Армстронг рассмеялся так, что Майку показалось, будто он услышал самый веселый смех в своей жизни.

— Чёрт, это точно, — сказал он. — В Красной Армии царят отношения в стиле "человек человеку — волк", точно так же, как и среди япошек.

— Возможно, даже хуже, — произнёс Майк. — За плечами их офицеров постоянно маячат козлы из НКВД.

— Ага. — Армстронг кивнул. — Разве не было бы веселее, если бы за нашими парнями присматривали гбровцы?

— Никогда об этом не задумывался, сэр, — ответил на это Майк.

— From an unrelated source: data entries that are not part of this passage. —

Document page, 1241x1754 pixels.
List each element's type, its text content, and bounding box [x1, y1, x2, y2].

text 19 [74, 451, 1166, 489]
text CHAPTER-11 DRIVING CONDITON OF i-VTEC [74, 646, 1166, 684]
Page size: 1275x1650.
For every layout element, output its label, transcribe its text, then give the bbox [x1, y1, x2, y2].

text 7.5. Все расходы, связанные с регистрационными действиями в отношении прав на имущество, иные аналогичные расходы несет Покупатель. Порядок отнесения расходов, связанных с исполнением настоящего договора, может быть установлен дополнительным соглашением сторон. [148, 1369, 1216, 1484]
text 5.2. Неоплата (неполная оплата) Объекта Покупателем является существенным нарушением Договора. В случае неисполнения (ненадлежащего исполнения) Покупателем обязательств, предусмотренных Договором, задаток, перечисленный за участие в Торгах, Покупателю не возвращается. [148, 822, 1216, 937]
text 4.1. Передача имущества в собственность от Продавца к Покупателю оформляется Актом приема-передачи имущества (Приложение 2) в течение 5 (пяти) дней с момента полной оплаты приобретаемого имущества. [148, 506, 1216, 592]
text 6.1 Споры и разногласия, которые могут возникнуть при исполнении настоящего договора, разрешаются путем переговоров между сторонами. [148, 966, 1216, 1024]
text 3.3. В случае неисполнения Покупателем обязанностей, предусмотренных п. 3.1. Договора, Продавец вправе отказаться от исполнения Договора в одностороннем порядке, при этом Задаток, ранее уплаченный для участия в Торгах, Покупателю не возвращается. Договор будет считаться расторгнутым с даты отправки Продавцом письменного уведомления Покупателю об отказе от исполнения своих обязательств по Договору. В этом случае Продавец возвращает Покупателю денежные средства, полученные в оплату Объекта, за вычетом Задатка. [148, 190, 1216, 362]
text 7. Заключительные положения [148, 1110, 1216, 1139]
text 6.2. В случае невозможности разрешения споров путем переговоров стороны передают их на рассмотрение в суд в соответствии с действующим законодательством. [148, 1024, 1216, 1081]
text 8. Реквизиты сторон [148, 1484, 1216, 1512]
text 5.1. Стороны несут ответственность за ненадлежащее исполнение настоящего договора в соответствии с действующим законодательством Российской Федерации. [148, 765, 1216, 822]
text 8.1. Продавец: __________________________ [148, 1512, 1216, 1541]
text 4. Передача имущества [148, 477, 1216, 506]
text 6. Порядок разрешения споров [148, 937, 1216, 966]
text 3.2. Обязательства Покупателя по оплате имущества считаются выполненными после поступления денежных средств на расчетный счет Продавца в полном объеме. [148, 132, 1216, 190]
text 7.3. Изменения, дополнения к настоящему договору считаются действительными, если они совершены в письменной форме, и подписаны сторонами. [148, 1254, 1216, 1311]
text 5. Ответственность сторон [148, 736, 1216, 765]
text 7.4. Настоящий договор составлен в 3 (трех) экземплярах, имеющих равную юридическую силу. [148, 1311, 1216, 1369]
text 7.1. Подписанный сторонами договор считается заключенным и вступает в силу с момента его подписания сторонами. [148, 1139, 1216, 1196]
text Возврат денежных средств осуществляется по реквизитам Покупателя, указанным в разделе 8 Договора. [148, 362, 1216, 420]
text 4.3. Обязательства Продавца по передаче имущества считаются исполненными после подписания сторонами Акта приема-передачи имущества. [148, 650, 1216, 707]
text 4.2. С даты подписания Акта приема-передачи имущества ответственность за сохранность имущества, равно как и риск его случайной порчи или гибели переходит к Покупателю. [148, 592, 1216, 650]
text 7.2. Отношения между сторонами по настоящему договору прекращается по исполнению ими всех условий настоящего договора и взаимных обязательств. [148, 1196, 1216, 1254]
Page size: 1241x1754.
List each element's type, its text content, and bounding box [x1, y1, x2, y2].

Ему нравился Кэлвин Армстронг. Он уважал его. Но он не доверял ему настолько, чтобы говорить нехорошие вещи о ГБР там, где его мог бы услышать молодой офицер. Ему не хотелось снова очутиться в трудовом лагере, если Армстронг на него доложит. Нет, гбровцы не внедряли в подразделения армии США своих офицеров по политработе, по крайней мере, пока. Это не означало, что у них не было влияния на армию. О, нет. Совсем не означало.


* * *

Эсфири позвонили из начальной школы, куда ходили Сара и Пэт. Ей пришлось отпроситься и привезти Пэта домой. Тот во время обеденного перерыва ввязался в неприятности на игровой площадке. Эсфирь рассказала всё Чарли по телефону, но ему хотелось услышать версию самого преступника. Не каждый детсадовец мог провернуть подобный трюк.

— Что случилось, малой? — спросил Чарли, когда вернулся из Белого Дома.

— Ничего особенного. — Его сын, казалось, совсем не расстроился, что ввязался в бучу.

— Ничего? Я слыхал, ты подрался.

— Ага, тип' того. — Пэт пожал плечами. Нет, он совсем не расстроился.

— И как?

Снова движение плечами.

— Я был в этой рубашке… — Это была багровая хлопчатая рубашка, самое то для вашингтонской весны. — И Мелвин спросил: "Являетесь ли вы сейчас, или являлись когда-нибудь "красным"?

— И?

— И я сунул ему прям в сопелку, — не без гордости произнёс Пэт. — Все знают, что "красный" — это обзывательство. Но у него кровь пошла из носа и он начал орать. Наверное, поэтому меня и отправили домой.

— "Все знают, что "красный" — это обзывательство", — эхом повторила Эсфирь.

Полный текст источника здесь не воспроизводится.